→ PROBLEM TO WORK ON: Below are some entries. Repeat exactly the lines from the one with "3. **Focus on SIMPLE_WAYOUT features**" through the one with "- Don't touch it", and only those.

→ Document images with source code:
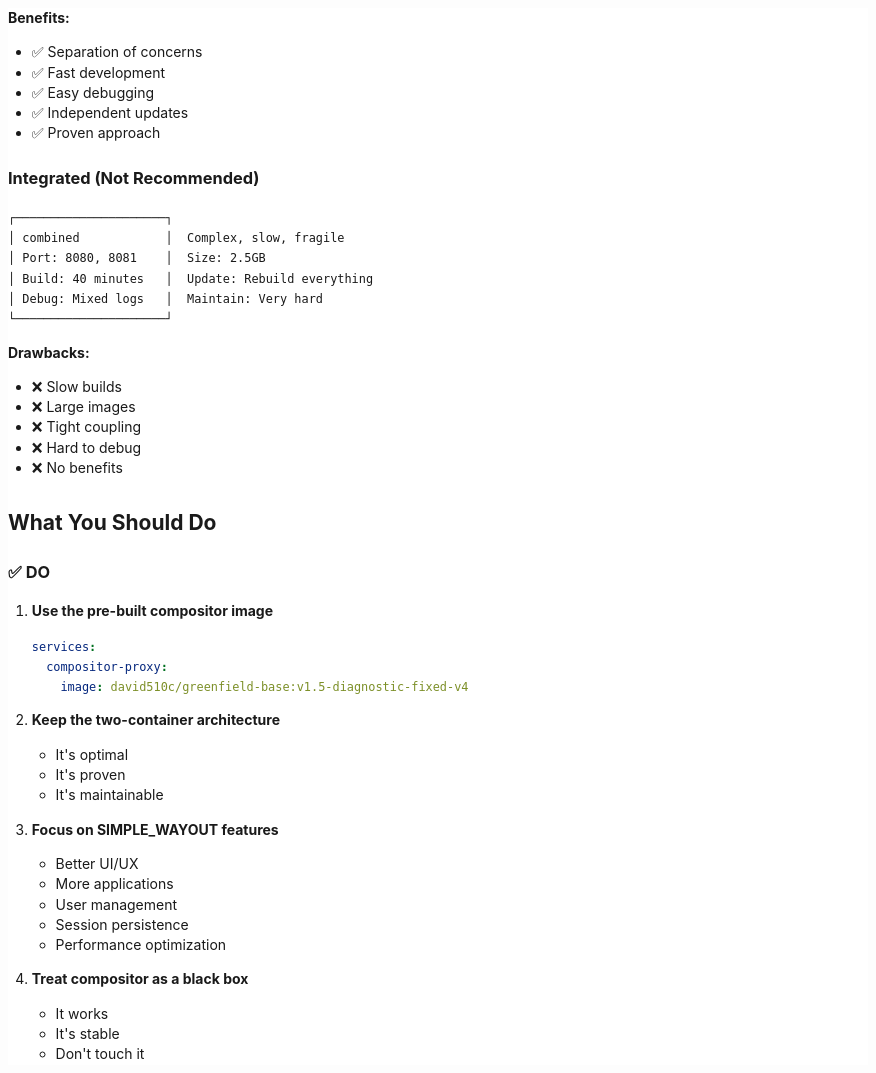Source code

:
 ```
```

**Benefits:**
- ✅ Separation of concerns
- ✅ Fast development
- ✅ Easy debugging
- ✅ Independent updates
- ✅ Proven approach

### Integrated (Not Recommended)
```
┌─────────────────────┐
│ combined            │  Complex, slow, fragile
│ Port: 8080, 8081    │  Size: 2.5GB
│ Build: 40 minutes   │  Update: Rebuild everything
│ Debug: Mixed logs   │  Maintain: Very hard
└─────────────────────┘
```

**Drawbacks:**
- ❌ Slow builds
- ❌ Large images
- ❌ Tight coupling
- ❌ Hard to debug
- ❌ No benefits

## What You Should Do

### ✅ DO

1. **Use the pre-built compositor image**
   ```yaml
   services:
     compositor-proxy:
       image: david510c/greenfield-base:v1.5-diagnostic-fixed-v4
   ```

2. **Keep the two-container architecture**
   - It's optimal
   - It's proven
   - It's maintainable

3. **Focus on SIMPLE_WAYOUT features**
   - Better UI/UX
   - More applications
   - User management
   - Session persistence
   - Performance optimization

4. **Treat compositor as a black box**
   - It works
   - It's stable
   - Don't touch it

* * *

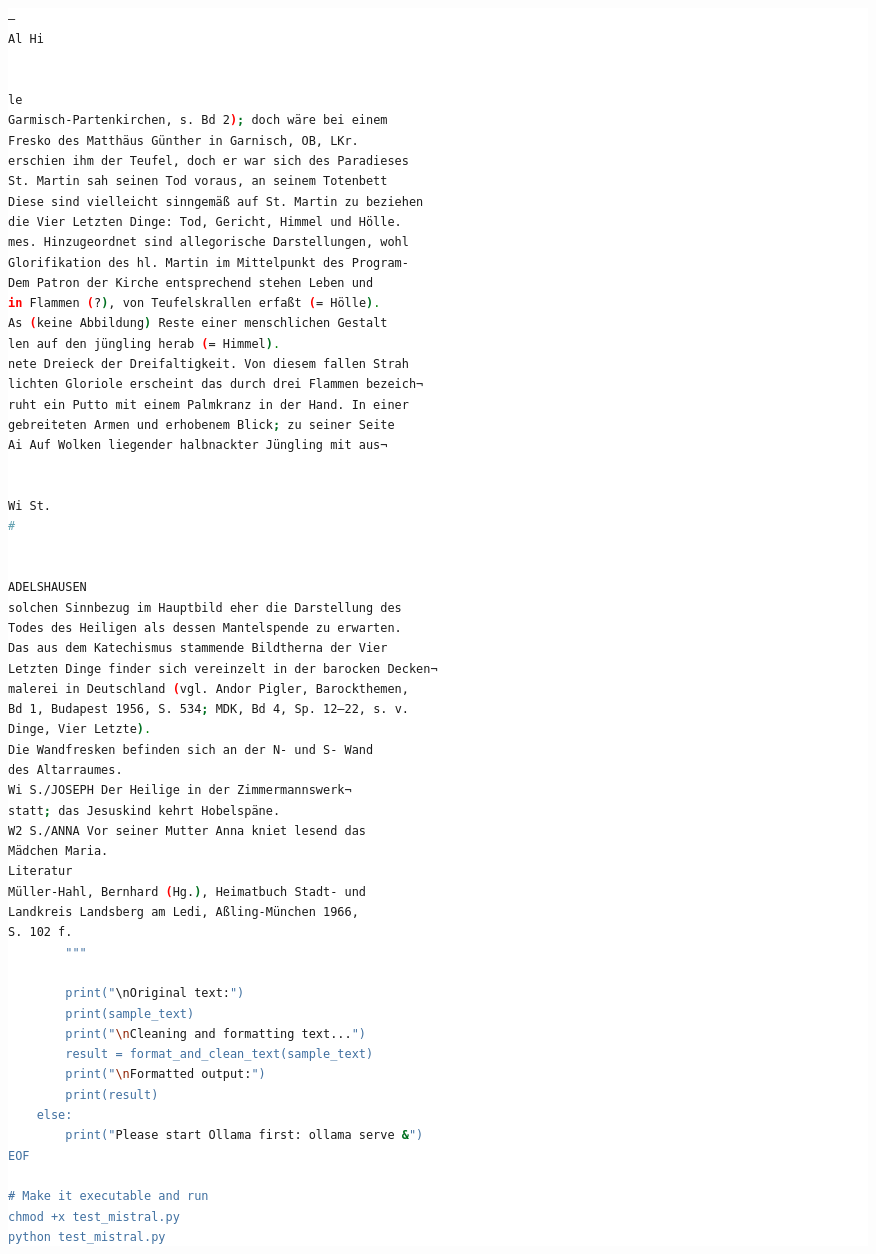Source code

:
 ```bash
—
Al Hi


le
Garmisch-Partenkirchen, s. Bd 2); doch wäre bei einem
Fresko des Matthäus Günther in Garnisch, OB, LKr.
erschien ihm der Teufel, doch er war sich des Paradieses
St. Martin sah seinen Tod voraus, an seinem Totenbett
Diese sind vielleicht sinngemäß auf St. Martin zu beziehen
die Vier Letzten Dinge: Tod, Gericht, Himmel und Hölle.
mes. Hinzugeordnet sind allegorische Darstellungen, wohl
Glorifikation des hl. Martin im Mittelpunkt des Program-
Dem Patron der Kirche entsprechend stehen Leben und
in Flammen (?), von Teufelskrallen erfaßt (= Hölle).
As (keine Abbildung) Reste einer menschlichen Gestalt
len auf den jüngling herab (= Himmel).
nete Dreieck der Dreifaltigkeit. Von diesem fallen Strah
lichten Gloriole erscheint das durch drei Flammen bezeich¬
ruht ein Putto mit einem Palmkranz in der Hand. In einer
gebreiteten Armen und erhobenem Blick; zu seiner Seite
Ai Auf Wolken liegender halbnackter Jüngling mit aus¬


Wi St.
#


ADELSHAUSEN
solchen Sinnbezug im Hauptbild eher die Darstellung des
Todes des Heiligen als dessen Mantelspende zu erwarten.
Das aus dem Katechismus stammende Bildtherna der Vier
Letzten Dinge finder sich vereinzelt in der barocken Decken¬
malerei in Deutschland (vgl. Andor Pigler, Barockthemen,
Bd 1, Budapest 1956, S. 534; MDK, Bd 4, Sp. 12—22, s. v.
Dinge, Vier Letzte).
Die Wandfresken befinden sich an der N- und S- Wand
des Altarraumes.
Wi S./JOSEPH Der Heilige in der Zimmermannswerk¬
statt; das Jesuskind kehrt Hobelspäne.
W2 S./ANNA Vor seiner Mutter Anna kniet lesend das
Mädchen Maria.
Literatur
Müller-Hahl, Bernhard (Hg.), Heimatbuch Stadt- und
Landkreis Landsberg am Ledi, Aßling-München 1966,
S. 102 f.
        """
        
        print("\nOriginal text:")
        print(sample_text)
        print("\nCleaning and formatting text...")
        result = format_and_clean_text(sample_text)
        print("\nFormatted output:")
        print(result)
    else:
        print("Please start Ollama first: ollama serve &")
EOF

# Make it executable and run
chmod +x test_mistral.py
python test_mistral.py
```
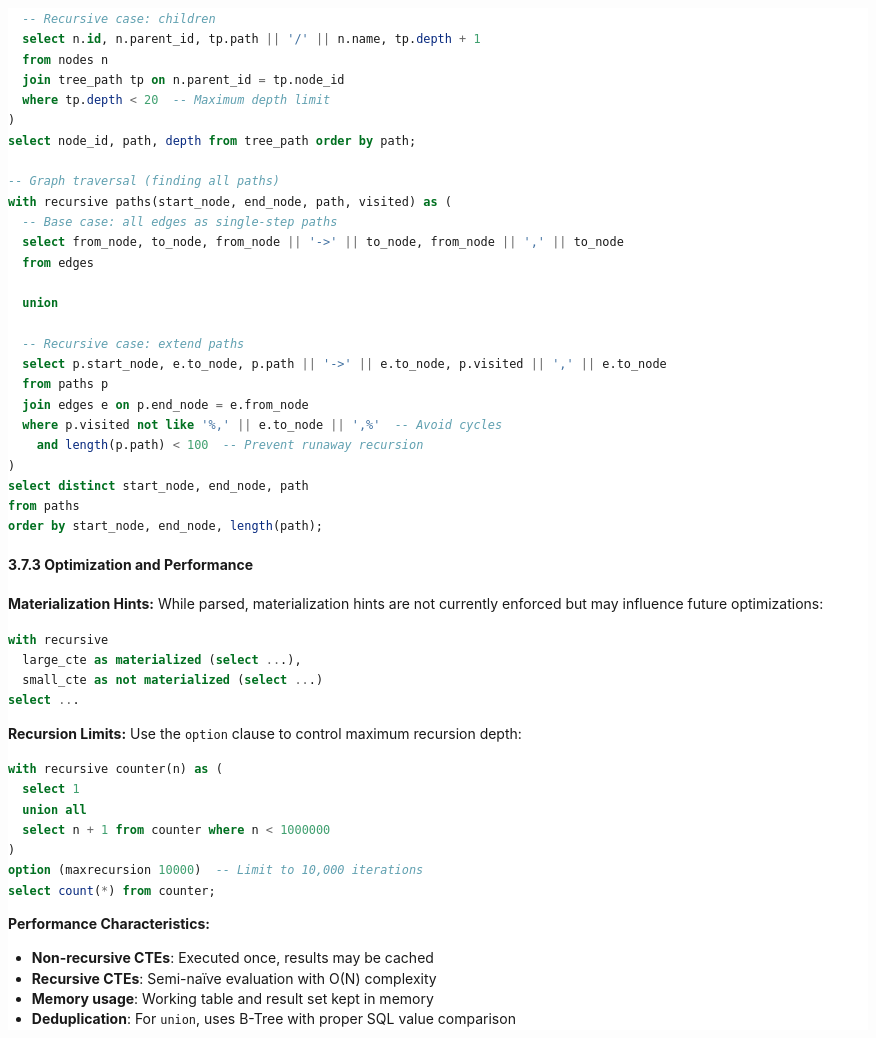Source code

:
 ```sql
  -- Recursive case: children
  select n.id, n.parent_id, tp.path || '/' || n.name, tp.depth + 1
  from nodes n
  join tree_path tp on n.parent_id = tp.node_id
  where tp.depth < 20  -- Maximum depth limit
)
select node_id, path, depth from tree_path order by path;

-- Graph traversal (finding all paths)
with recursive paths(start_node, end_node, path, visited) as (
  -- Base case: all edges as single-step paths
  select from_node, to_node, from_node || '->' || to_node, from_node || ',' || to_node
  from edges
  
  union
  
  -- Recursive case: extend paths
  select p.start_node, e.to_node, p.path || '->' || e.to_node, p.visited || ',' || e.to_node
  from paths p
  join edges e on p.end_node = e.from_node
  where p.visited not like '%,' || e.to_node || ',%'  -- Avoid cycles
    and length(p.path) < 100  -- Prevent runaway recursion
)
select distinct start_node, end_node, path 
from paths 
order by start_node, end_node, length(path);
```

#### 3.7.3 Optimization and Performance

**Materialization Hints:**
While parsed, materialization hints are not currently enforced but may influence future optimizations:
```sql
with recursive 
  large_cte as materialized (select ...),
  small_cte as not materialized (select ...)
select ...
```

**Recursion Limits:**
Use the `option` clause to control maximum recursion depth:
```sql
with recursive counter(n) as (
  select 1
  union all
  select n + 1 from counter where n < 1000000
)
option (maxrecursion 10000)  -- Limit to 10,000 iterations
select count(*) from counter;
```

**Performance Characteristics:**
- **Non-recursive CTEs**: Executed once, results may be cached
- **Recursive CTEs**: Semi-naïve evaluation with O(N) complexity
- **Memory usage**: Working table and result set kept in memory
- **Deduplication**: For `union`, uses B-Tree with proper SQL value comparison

---

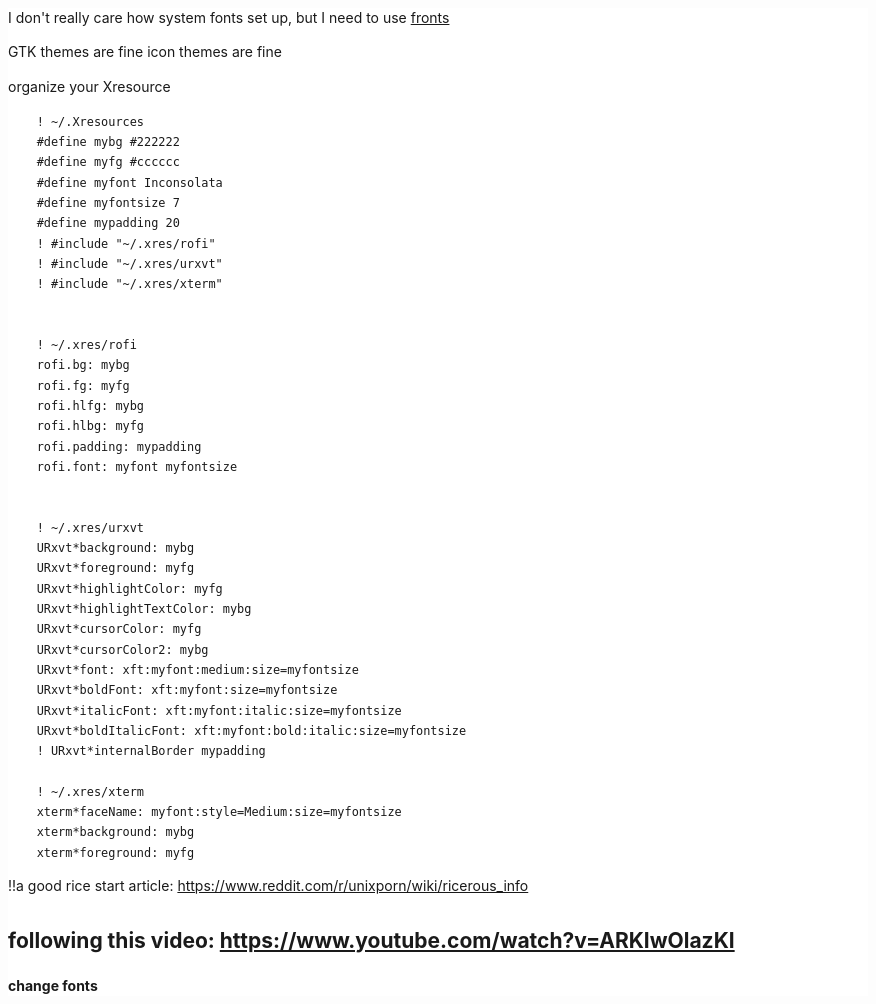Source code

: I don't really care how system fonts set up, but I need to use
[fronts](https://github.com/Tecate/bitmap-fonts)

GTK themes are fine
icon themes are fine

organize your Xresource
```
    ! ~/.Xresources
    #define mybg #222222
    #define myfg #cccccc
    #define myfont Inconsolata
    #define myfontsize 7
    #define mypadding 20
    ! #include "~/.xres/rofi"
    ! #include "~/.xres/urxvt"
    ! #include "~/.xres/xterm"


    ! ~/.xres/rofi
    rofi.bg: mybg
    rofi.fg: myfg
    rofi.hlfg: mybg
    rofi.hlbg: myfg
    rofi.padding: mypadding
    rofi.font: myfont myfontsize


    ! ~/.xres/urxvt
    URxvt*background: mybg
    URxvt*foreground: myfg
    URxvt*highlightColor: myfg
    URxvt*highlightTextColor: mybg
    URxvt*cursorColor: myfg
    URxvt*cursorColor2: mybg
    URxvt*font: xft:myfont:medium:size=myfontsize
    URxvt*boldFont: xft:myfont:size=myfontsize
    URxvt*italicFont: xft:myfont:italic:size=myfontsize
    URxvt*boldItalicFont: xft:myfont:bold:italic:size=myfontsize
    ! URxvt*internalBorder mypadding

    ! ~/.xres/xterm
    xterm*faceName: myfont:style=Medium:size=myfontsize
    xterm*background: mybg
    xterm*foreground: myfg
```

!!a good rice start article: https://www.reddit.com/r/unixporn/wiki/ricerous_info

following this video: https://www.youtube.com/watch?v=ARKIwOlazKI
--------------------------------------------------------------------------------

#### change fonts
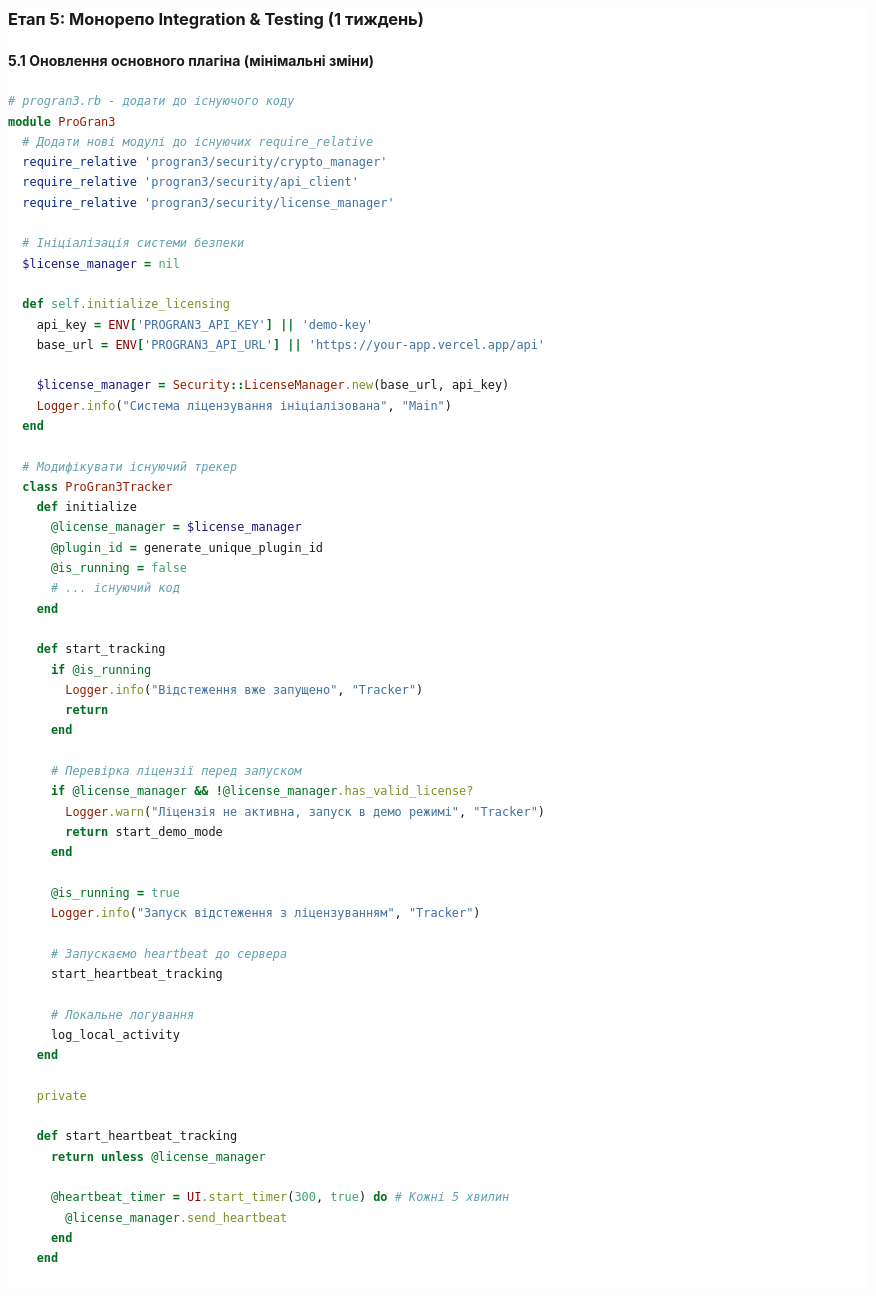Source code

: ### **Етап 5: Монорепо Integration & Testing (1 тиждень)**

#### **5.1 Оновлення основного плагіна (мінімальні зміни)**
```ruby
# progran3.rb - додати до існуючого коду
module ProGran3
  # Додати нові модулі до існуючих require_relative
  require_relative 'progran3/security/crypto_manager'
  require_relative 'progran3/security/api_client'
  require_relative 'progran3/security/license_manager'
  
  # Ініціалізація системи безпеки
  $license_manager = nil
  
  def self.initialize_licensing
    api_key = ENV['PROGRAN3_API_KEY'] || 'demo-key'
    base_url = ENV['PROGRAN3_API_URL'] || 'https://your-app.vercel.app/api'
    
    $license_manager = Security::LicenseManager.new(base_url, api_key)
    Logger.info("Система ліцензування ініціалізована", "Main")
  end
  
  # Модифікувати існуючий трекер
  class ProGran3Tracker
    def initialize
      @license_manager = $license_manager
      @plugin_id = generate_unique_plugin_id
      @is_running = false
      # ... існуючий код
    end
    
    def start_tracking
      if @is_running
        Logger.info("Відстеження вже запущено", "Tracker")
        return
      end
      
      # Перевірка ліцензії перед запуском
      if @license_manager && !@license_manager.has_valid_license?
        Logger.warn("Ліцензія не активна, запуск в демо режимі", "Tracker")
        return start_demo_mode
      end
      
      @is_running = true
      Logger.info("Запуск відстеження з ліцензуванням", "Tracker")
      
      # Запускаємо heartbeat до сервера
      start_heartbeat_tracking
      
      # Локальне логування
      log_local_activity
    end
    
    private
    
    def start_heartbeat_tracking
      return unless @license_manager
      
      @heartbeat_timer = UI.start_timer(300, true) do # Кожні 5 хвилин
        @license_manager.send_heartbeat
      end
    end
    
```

→ REPLY TO THE EXERCISE:
3. **Focus on SIMPLE_WAYOUT features**
   - Better UI/UX
   - More applications
   - User management
   - Session persistence
   - Performance optimization

4. **Treat compositor as a black box**
   - It works
   - It's stable
   - Don't touch it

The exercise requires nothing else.